═════ SOURCE TEXT ═════
Avalanche Advisory for Tuesday, January 27, 2015

This advisory expires tonight at 12:00 midnight.

Tuckerman Ravine has HIGH and CONSIDERABLE avalanche danger. Lobster Claw, Right Gully, the Sluice, Lip, Center Bowl, and Chute have High avalanche danger. Natural avalanches are likely and human triggered avalanches are very likely. Left Gully, Hillman’s Highway, the Lower Snowfields, and Little Headwall have Considerable avalanche danger. Natural avalanches are possible and human triggered avalanches are likely.

Huntington Ravine has HIGH and CONSIDERABLE avalanche danger. North, Damnation, Yale, Central, and Pinnacle have High avalanche danger. Natural avalanches are likely and human triggered avalanches are very likely. Odell, South, and Escape Hatch have Considerable avalanche danger. Natural avalanches are possible and human triggered avalanches are likely.

A Winter Storm Warning is in effect today. Avalanche conditions will be very dangerous. Travel in avalanche terrain is not recommended.

AVALANCHE PROBLEM: Storm Slabs and Wind Slabs are going to be forming rapidly and with gusto as this storm intensifies and moves northward. The aspects that will receive the greatest loading face to the SW and S. In our terrain, these are the lookers’ right side of Tuckerman and the northern gullies of Huntington. I am confident that naturally-triggered avalanches will take place in these forecast areas, and I would not be surprised to see avalanches in steep S-facing terrain that is outside of our forecasted avalanche paths.
═════ RECORD EXCERPTS ═════
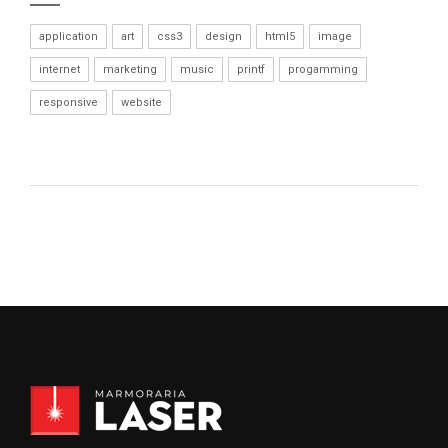
application
art
css3
design
html5
image
internet
marketing
music
printf
progamming
responsive
website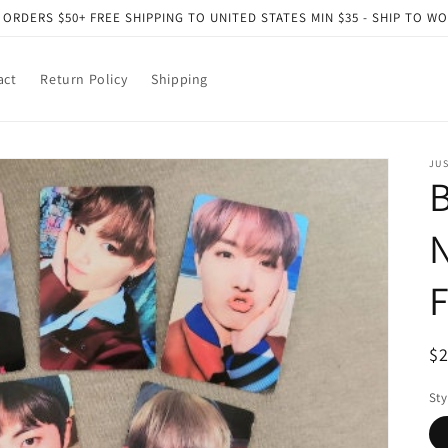
 ORDERS $50+ FREE SHIPPING TO UNITED STATES MIN $35 - SHIP TO W
act
Return Policy
Shipping
JU
B
N
F
R
$
pr
Sty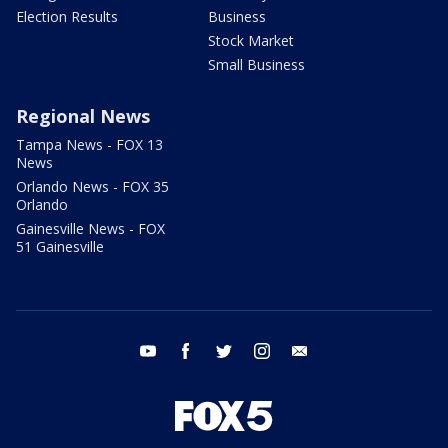
Election Results
Business
Stock Market
Small Business
Regional News
Tampa News - FOX 13
News
Orlando News - FOX 35
Orlando
Gainesville News - FOX
51 Gainesville
youtube
facebook
twitter
instagram
email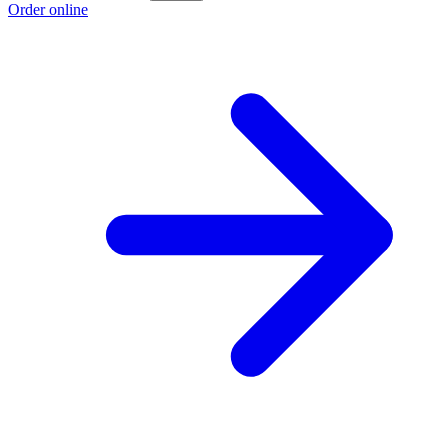
Order online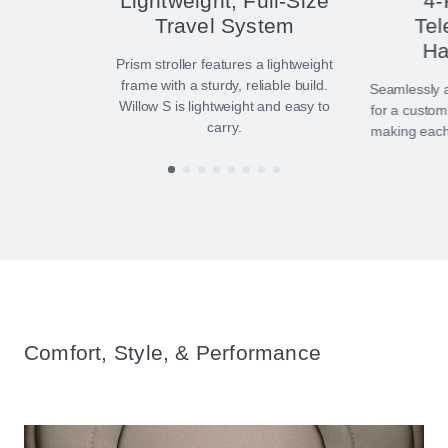
Lightweight, Full-Size
4-
Travel System
Tel
Ha
Prism stroller features a lightweight
frame with a sturdy, reliable build.
Seamlessly a
Willow S is lightweight and easy to
for a custom
carry.
making each 
Comfort, Style, & Performance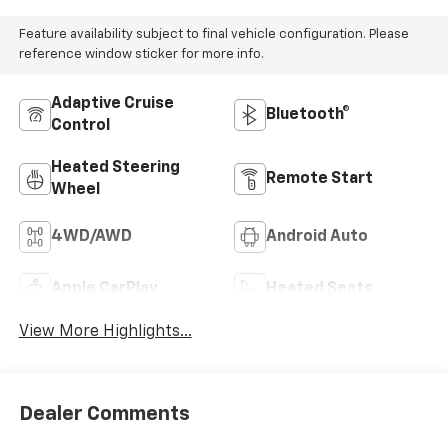
Feature availability subject to final vehicle configuration. Please
reference window sticker for more info.
Adaptive Cruise
Bluetooth®
Control
Heated Steering
Remote Start
Wheel
4WD/AWD
Android Auto
Apple CarPlay
Heated Seats
View More Highlights...
Dealer Comments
═════
• WORK INSTRUCTIONS:
[1] According to the avalanche advisory, which aspects will receive the greatest loading?
[2] From the avalanche advisory, extract the passage starting at "Huntington Ravine has" and ending at "is not recommended.".

• RESPONSES TO THE EXERCISE:
[1] The aspects facing SW and S.

[2]
Huntington Ravine has HIGH and CONSIDERABLE avalanche danger. North, Damnation, Yale, Central, and Pinnacle have High avalanche danger. Natural avalanches are likely and human triggered avalanches are very likely. Odell, South, and Escape Hatch have Considerable avalanche danger. Natural avalanches are possible and human triggered avalanches are likely.

A Winter Storm Warning is in effect today. Avalanche conditions will be very dangerous. Travel in avalanche terrain is not recommended.